L’écriture du monde, François Taillandier, Stock, 288 pages


Si vous avez envie de plonger au cœur du VIe siècle de notre ère, entre la cour de Ravenne et celle de Constantinople, et découvrir ou redécouvrir les grands hommes qui ont participé à l’histoire de cette époque :  Bélisaire, Vitigès, Totila (chef des Ostrogoths), Récarède (roi des Wisigoths)  ou Autharis (roi des Lombards) – un vivier où puiseront sûrement les jeunes parents en mal de prénoms exotiques pour leurs bambins -, n’hésitez pas : ce livre est pour vous, L’écriture du monde de François Taillandier paru chez Stock. L’auteur s’intéresse à deux personnages oubliés de l’histoire : Cassiodore et Théolinda (de son vrai nom, Théodelinde de Bavière).

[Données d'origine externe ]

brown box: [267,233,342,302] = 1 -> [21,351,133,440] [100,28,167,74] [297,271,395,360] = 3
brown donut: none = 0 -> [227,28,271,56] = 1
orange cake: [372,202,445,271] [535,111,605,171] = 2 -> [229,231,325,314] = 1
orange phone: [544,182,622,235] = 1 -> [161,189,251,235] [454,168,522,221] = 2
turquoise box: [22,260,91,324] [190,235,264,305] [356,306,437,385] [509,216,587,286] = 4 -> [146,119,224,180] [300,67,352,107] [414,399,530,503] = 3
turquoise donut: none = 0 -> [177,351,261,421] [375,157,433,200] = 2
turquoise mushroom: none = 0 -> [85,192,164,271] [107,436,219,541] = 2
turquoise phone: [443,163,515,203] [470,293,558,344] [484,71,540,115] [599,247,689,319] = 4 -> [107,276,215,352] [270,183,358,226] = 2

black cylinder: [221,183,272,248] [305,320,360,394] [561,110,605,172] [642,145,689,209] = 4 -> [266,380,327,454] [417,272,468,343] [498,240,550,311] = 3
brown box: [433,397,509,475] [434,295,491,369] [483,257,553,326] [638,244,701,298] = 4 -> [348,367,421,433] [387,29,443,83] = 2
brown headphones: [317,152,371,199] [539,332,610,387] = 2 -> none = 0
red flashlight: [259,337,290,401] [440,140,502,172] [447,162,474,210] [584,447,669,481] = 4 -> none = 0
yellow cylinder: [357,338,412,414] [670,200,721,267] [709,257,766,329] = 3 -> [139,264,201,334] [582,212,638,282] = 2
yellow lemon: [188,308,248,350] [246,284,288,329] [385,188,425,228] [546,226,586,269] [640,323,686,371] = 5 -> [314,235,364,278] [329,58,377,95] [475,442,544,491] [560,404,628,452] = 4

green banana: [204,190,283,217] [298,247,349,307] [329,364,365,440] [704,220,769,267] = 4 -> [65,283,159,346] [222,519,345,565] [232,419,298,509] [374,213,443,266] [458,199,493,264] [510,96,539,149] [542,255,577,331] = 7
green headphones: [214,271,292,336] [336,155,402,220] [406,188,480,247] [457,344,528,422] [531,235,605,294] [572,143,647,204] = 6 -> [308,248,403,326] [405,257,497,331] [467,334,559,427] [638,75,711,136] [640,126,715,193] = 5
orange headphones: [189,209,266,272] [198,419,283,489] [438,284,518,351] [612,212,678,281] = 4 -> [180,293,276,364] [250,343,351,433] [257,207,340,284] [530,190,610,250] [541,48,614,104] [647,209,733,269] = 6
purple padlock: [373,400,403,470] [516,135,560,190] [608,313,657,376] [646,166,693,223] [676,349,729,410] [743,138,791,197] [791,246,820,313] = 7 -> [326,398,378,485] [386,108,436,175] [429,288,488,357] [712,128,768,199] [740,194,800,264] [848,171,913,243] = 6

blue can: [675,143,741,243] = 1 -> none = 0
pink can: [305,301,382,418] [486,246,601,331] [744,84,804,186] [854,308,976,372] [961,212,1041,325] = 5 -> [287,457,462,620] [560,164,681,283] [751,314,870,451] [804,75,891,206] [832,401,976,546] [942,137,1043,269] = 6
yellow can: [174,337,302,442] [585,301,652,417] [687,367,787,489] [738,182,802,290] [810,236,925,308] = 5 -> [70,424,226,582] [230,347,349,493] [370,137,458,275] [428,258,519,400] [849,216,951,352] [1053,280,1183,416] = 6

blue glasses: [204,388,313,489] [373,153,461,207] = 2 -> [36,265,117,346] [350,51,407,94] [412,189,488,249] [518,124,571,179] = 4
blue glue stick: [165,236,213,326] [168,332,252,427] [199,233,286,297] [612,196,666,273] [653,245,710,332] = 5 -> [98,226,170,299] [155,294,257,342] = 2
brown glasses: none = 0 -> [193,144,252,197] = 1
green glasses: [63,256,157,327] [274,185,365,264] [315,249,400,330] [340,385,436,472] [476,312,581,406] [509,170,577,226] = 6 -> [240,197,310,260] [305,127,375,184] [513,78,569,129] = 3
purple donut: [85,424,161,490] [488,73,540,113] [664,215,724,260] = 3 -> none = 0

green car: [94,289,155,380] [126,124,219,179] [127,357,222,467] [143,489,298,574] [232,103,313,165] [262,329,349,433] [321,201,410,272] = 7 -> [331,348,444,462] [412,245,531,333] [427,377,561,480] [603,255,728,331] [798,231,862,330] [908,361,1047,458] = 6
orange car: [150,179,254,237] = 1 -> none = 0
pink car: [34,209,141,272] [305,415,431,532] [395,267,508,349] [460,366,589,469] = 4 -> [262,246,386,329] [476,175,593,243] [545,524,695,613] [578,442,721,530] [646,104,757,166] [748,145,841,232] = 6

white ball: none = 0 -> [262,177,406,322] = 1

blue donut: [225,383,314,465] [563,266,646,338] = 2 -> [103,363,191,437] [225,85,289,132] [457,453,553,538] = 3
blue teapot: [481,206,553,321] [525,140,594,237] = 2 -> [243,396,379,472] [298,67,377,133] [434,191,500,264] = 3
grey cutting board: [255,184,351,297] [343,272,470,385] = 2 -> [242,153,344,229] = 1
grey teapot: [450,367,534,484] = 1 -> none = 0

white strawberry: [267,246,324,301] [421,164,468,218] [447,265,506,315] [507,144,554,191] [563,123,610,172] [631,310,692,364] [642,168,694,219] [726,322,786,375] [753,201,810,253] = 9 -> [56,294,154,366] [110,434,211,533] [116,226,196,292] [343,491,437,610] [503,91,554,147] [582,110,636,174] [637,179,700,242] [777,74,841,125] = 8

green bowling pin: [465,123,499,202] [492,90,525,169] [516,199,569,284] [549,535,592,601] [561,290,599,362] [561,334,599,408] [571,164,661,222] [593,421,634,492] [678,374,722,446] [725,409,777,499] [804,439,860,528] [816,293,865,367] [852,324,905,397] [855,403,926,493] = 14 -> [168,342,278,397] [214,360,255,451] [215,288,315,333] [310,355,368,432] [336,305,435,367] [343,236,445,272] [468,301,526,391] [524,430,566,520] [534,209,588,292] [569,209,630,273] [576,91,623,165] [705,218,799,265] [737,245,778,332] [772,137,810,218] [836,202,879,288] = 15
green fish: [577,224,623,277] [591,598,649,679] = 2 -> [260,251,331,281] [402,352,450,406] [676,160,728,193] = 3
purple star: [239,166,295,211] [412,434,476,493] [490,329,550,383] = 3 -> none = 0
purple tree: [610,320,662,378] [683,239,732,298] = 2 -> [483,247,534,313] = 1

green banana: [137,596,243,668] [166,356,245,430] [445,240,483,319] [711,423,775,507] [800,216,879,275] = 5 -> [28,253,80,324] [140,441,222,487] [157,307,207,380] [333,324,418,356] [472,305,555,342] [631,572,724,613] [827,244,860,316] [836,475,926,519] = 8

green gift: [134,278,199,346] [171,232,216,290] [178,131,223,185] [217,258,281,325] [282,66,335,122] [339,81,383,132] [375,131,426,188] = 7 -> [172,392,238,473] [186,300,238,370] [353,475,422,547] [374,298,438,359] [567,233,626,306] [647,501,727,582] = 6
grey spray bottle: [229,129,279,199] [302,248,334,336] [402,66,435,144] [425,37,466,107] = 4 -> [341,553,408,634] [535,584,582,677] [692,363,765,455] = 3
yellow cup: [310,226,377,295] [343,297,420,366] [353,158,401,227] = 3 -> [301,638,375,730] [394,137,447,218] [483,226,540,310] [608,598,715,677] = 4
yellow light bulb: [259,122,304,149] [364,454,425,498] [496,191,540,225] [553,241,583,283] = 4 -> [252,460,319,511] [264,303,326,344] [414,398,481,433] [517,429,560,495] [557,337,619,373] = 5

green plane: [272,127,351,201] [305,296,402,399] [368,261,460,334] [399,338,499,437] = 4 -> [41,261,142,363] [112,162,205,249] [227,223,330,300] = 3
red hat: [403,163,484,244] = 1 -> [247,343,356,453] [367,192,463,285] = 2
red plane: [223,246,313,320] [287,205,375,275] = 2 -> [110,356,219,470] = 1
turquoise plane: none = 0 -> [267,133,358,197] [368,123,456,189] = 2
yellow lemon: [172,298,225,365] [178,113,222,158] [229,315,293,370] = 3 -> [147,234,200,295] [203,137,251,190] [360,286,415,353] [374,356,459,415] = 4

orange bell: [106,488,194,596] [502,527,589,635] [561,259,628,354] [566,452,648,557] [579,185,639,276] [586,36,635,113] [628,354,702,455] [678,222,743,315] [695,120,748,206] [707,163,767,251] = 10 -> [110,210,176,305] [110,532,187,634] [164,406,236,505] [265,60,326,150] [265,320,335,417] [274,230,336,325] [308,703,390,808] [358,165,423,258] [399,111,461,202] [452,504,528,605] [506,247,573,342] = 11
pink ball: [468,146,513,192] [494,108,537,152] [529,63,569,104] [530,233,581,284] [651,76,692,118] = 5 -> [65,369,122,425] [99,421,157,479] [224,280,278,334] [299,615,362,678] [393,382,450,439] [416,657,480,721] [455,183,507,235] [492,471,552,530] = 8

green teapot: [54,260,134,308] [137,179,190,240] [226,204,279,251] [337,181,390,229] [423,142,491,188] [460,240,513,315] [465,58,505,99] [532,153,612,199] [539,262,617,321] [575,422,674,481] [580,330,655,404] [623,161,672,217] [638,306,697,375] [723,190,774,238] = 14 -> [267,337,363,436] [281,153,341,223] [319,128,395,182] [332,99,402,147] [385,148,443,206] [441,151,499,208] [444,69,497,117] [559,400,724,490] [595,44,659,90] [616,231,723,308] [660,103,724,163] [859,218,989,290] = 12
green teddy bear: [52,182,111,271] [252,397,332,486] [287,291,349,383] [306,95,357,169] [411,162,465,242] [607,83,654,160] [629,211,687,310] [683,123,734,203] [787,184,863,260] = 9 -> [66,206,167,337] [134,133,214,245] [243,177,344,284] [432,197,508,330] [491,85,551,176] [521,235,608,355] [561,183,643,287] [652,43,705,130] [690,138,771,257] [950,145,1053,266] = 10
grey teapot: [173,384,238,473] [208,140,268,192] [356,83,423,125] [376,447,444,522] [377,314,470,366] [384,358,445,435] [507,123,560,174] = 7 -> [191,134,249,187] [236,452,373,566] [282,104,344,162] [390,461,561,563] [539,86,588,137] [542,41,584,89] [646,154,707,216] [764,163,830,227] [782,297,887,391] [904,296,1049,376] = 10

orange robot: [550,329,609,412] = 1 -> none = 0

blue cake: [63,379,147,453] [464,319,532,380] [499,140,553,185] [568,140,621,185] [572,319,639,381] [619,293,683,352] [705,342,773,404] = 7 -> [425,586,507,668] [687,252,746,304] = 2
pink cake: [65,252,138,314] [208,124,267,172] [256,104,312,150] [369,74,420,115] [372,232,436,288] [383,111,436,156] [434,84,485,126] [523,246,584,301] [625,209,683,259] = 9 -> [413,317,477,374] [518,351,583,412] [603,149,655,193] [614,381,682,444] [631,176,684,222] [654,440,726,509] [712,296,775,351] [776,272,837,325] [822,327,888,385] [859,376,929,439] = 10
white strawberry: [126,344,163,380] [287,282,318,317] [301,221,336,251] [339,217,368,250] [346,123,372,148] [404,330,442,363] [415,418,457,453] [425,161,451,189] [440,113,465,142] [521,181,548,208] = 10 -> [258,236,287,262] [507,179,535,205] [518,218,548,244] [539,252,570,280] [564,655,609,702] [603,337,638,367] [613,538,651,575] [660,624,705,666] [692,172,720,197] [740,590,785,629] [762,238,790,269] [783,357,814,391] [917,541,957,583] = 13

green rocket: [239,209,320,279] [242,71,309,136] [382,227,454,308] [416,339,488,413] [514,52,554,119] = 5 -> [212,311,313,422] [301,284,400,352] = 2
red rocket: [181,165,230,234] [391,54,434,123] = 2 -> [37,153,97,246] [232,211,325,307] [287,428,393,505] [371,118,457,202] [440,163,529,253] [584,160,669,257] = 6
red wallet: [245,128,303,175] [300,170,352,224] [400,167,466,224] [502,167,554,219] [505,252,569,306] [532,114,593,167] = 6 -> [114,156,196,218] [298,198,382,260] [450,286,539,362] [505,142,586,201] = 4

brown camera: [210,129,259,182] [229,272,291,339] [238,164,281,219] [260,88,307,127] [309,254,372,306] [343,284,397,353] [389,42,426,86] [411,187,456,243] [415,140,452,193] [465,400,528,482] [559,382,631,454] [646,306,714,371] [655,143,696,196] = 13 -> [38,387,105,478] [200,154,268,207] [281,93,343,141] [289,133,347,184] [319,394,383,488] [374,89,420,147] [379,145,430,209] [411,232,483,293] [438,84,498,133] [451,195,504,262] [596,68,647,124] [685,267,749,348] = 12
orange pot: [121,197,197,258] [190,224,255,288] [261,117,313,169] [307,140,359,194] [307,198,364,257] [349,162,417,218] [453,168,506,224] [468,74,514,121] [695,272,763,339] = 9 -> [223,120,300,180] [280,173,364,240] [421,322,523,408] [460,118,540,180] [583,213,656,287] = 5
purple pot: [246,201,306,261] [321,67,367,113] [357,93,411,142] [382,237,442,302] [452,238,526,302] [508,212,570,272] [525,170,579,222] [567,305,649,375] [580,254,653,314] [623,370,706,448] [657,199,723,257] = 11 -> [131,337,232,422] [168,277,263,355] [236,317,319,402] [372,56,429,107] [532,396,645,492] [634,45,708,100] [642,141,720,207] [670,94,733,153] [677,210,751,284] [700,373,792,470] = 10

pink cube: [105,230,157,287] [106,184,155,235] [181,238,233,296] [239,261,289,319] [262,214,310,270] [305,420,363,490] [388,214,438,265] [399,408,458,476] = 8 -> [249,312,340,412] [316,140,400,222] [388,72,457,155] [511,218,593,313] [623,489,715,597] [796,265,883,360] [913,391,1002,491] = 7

Au travers de ces deux figures emblématiques, le roman permet de mieux comprendre une époque tumultueuse qui voit la destitution du dernier empereur romain d’Occident par Odoacre, roi des Hérules. Le lecteur perçoit rapidement les nombreux enjeux qui découlent des relations entre l’Orient et l’Occident mais aussi ce qui se joue entre le christianisme qui doit trouver ses marques et d’autres croyances qui ont pignon sur rue. Une époque méconnue et agitée qui d’une certaine manière a contribué à façonner l’Europe d’aujourd’hui.

Dans la première partie du livre, on suit la vie de Magnus Aurelius Cassiodorus, aristocrate latin, conseiller de Théodoric Le Grand. Il passera sa vie à œuvrer pour maintenir la paix en Occident et pour empêcher la culture gréco-latine de sombrer face à l’essor du christianisme. Après une conversion tardive, Cassiodore fondra le monastère de Vivarium, un centre de première importance dans la transmission de nombreux écrits liturgiques et païens.

Dans la seconde partie du roman, François Taillandier se penche sur le personnage de Théolinda, une femme intelligente et téméraire qui à 17 ans décide d’épouser Autharis, roi des Lombards alors qu’elle est promise par son père au roi franc mérovingien Childebert qu’elle rejette (elle a de la suite dans les idées, n’ayons pas peur de le dire…). Suite à la mort inopinée de son époux un an plus tard, elle épouse, comme le veut la coutume lombarde, le successeur de son premier mari, le roi Agilulf dont elle influencera la politique. À sa mort, elle prend le pouvoir en tant que régente (de 616 à 627) et jouera un rôle majeur de pacification dans les régions qu’elle administre.

À la fin de cet ambitieux roman, l’auteur ne peut s’empêcher de mettre en parallèle deux éléments importants de notre civilisation, qui vont se succéder à 150 ans d’intervalle: d’une part, à partir de 476, la montée irrépressible du christianisme face au déclin de l’empire romain (sujet même du livre)  et d’autre part, en 630, l’arrivée de Mahomet à La Mecque où il impose le culte exclusif d’Allah. Deux des grandes religions monothéistes sont nées et sont appelées à gouverner une partie du monde. Sachez que François Taillandier prépare un second opus consacré cette fois à l’Islam. Rendez-vous pris.